Try it:
From the first entry to the last, restate everything word for word and exclude pictures.

Records for the exercise:

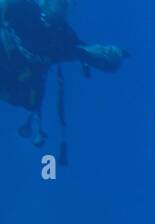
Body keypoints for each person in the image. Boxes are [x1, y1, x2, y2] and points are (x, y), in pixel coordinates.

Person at [0, 0, 127, 147]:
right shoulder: (19, 7)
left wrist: (108, 55)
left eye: (72, 3)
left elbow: (103, 60)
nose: (66, 5)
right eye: (62, 2)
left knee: (28, 100)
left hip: (17, 88)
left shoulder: (64, 36)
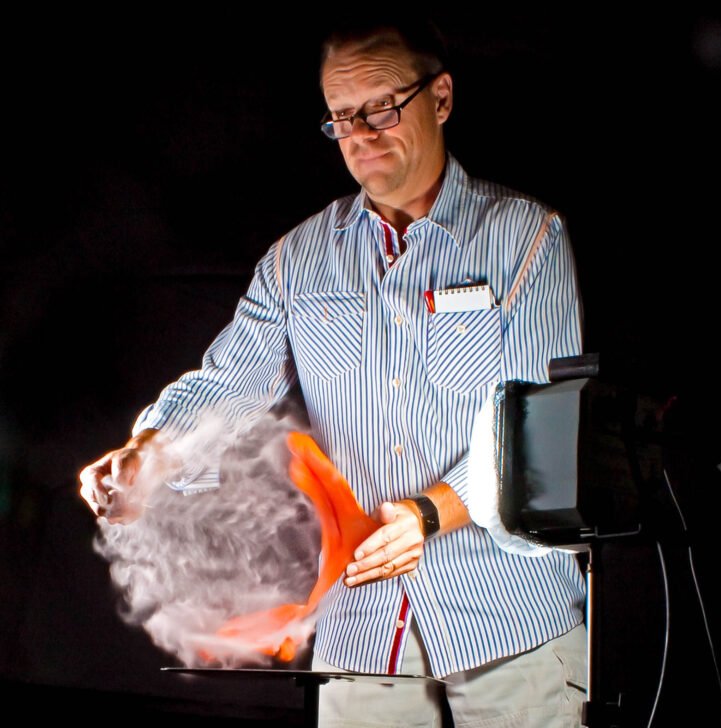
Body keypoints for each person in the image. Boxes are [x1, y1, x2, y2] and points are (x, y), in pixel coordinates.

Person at [80, 19, 587, 727]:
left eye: (382, 106)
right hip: (362, 629)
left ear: (440, 98)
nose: (362, 133)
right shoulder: (296, 261)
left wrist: (430, 513)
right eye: (343, 116)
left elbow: (538, 424)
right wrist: (150, 447)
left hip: (510, 614)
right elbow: (229, 383)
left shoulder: (524, 236)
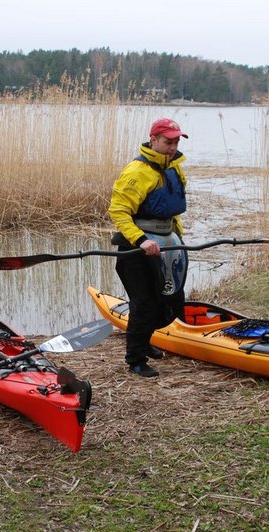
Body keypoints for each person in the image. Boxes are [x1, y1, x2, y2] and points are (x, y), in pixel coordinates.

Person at [108, 118, 190, 378]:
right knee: (143, 304)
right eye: (168, 142)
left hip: (166, 243)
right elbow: (119, 211)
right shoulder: (136, 171)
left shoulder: (174, 168)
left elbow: (170, 210)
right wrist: (141, 240)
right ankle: (136, 358)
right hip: (136, 249)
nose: (172, 147)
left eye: (176, 141)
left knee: (172, 300)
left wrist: (177, 237)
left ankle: (147, 341)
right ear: (153, 139)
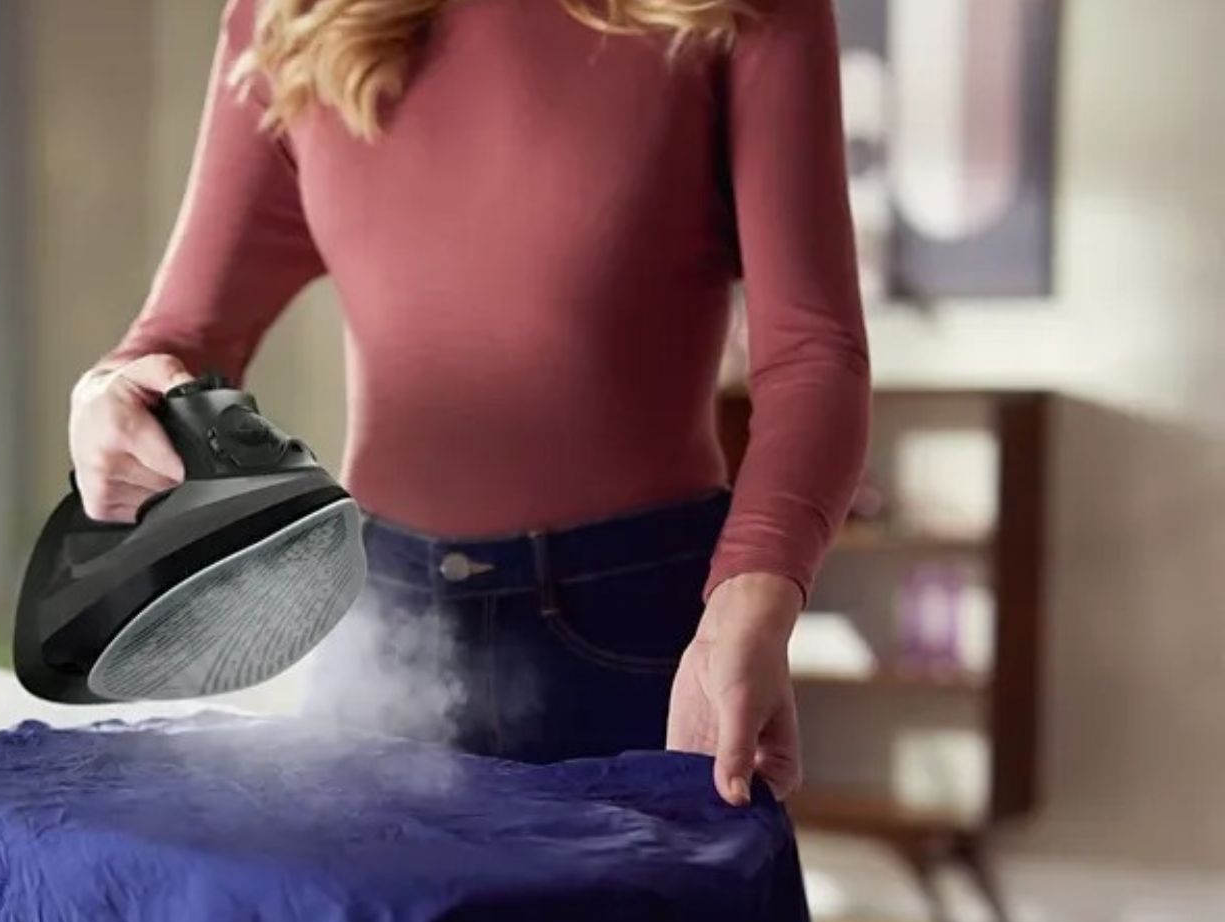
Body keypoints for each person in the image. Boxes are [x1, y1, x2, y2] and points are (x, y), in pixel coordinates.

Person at [68, 0, 868, 807]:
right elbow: (184, 335)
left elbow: (813, 352)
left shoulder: (743, 12)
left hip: (642, 635)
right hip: (374, 622)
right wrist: (109, 397)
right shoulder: (289, 13)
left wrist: (752, 601)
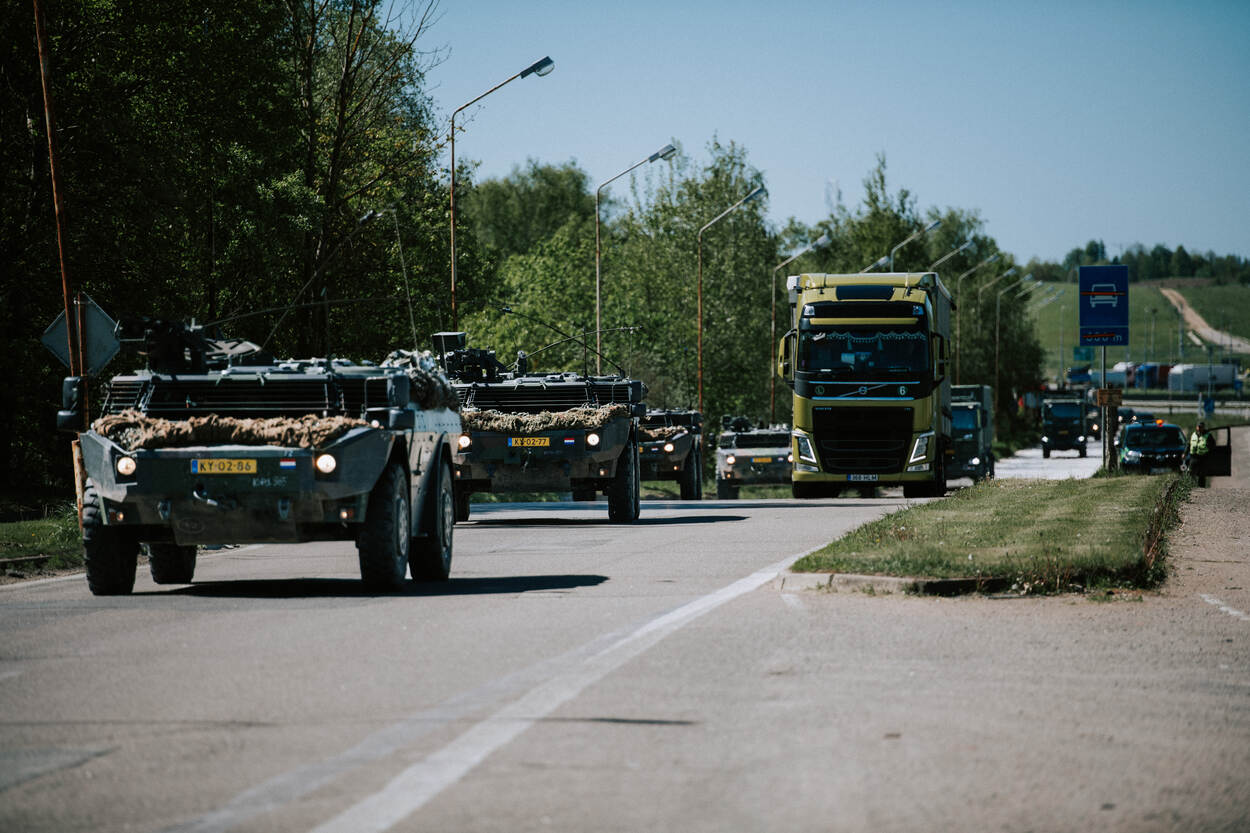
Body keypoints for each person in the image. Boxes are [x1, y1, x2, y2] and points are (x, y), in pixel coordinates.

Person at [1188, 421, 1211, 486]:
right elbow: (1189, 444)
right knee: (1191, 472)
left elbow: (1212, 445)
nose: (1199, 428)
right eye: (1198, 427)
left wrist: (1208, 448)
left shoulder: (1208, 435)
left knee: (1202, 474)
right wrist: (1184, 453)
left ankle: (1201, 488)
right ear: (1196, 427)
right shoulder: (1193, 435)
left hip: (1202, 457)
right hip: (1193, 456)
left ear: (1203, 427)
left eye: (1201, 427)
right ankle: (1191, 486)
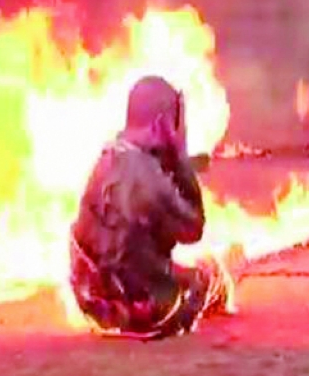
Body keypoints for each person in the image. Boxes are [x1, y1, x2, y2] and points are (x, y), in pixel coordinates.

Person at [69, 75, 239, 339]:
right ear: (163, 125)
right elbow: (193, 229)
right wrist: (180, 162)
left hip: (91, 300)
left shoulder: (107, 158)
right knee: (209, 275)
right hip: (143, 312)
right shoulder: (149, 180)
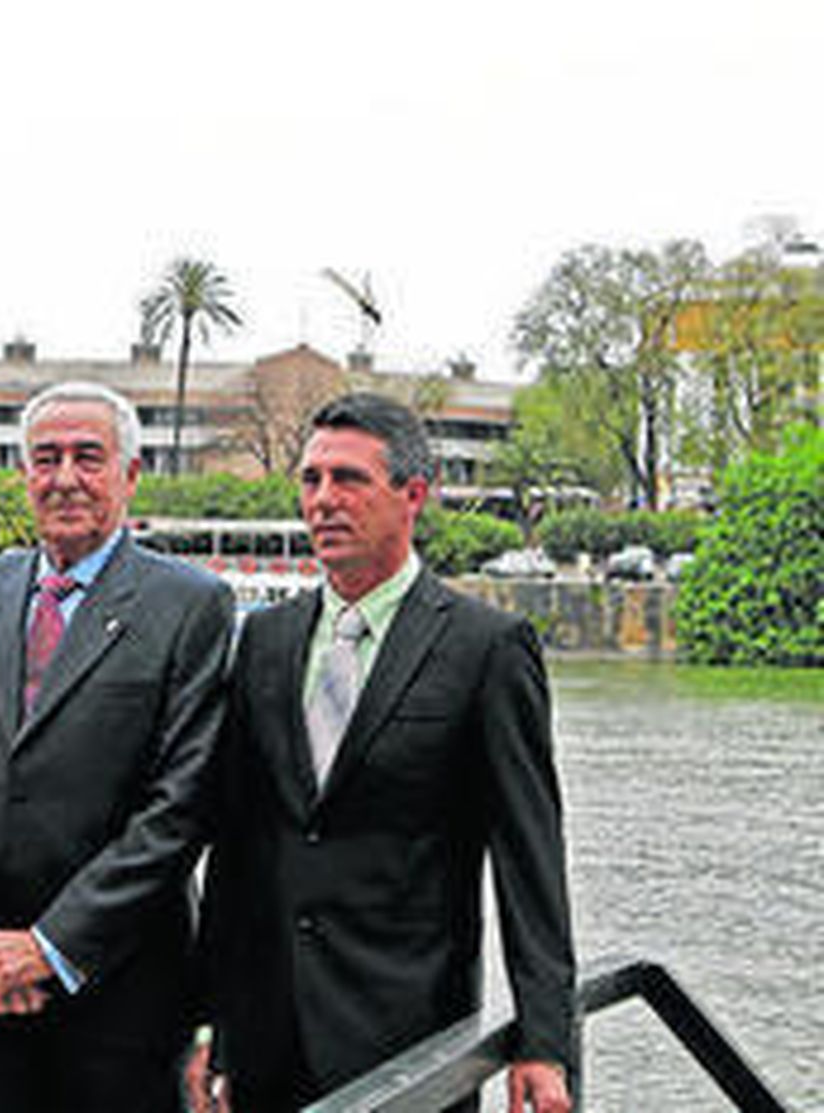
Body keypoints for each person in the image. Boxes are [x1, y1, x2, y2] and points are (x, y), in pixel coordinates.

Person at [189, 393, 575, 1113]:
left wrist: (545, 1042)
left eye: (349, 479)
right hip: (268, 1039)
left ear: (413, 495)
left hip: (411, 1048)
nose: (323, 500)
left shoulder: (486, 648)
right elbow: (239, 851)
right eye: (311, 480)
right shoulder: (265, 642)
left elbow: (530, 863)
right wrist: (213, 1021)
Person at [0, 381, 234, 1113]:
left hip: (123, 1004)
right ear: (24, 473)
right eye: (45, 458)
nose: (64, 478)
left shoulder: (191, 606)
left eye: (88, 457)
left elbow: (180, 807)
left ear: (131, 474)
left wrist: (51, 944)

Solution for this task:
Body keypoints for each person in the image. Boxes are [x1, y1, x2, y2] and points are (x, y), in pixel coordinates.

Person at [0, 0, 127, 147]:
right shoulder: (19, 7)
left wrist: (108, 55)
left eye: (72, 3)
left elbow: (103, 60)
nose: (66, 5)
right eye: (62, 2)
left knee: (28, 100)
left hip: (17, 88)
left shoulder: (64, 36)
Body keypoints for each person in the image. Boxes are [x1, y1, x2, y2] and points are (x, y), in pixel coordinates.

Person at [80, 19, 587, 727]:
left eye: (382, 106)
right hip: (362, 629)
left ear: (440, 98)
nose: (362, 133)
right shoulder: (296, 261)
left wrist: (430, 513)
right eye: (343, 116)
left elbow: (538, 424)
right wrist: (150, 447)
left hip: (510, 614)
right elbow: (229, 383)
left shoulder: (524, 236)
Body keypoints for each person in the image. Boxes are [x1, y1, x2, y2] and points are (x, y), in pixel coordinates.

Person at [108, 118, 190, 378]:
right knee: (143, 304)
right eye: (168, 142)
left hip: (166, 243)
right elbow: (119, 211)
right shoulder: (136, 171)
left shoulder: (174, 168)
left elbow: (170, 210)
right wrist: (141, 240)
right ankle: (136, 358)
right hip: (136, 249)
nose: (172, 147)
left eye: (176, 141)
left knee: (172, 300)
left wrist: (177, 237)
left ankle: (147, 341)
right ear: (153, 139)
Body keypoints for each person in the image. Boxes are [x1, y1, x2, y2] and points are (x, y), in pixel coordinates.

Person at [68, 0, 868, 807]:
right elbow: (184, 335)
left elbow: (813, 352)
left shoulder: (743, 12)
left hip: (642, 635)
right hip: (374, 622)
right wrist: (109, 397)
right shoulder: (289, 13)
left wrist: (752, 601)
Body keypoints for each person in the image. Boxes are [x1, y1, x2, y2] and points are (x, y), in pixel coordinates.

Person at [1188, 421, 1211, 486]:
right elbow: (1189, 444)
right knee: (1191, 472)
left elbow: (1212, 445)
nose: (1199, 428)
right eye: (1198, 427)
left wrist: (1208, 448)
left shoulder: (1208, 435)
left knee: (1202, 474)
right wrist: (1184, 453)
left ankle: (1201, 488)
right ear: (1196, 427)
right shoulder: (1193, 435)
left hip: (1202, 457)
right hip: (1193, 456)
left ear: (1203, 427)
left eye: (1201, 427)
right ankle: (1191, 486)
Body keypoints for each person in the image. Boxes are [x1, y1, x2, y2] and points are (x, y), in pixel coordinates.

Person at [69, 75, 239, 339]:
right ear: (163, 125)
right elbow: (193, 229)
right wrist: (180, 162)
left hip: (91, 300)
left shoulder: (107, 158)
right knee: (209, 275)
right hip: (143, 312)
right shoulder: (149, 180)
Body keypoints for each person in the image. Boxes are [x1, y1, x2, y2] and points are (x, y), in pixel coordinates.

Person at [189, 393, 575, 1113]:
left wrist: (545, 1042)
left eye: (349, 479)
right hip: (268, 1039)
left ear: (413, 495)
left hip: (411, 1048)
nose: (323, 500)
left shoulder: (486, 648)
right elbow: (239, 851)
right eye: (311, 480)
right shoulder: (265, 642)
left elbow: (530, 863)
right wrist: (213, 1021)
Person at [0, 381, 234, 1113]:
left hip: (123, 1004)
right ear: (24, 473)
right eye: (45, 458)
nose: (64, 478)
left shoulder: (191, 606)
left eye: (88, 457)
left elbow: (180, 807)
left ear: (131, 474)
left wrist: (51, 944)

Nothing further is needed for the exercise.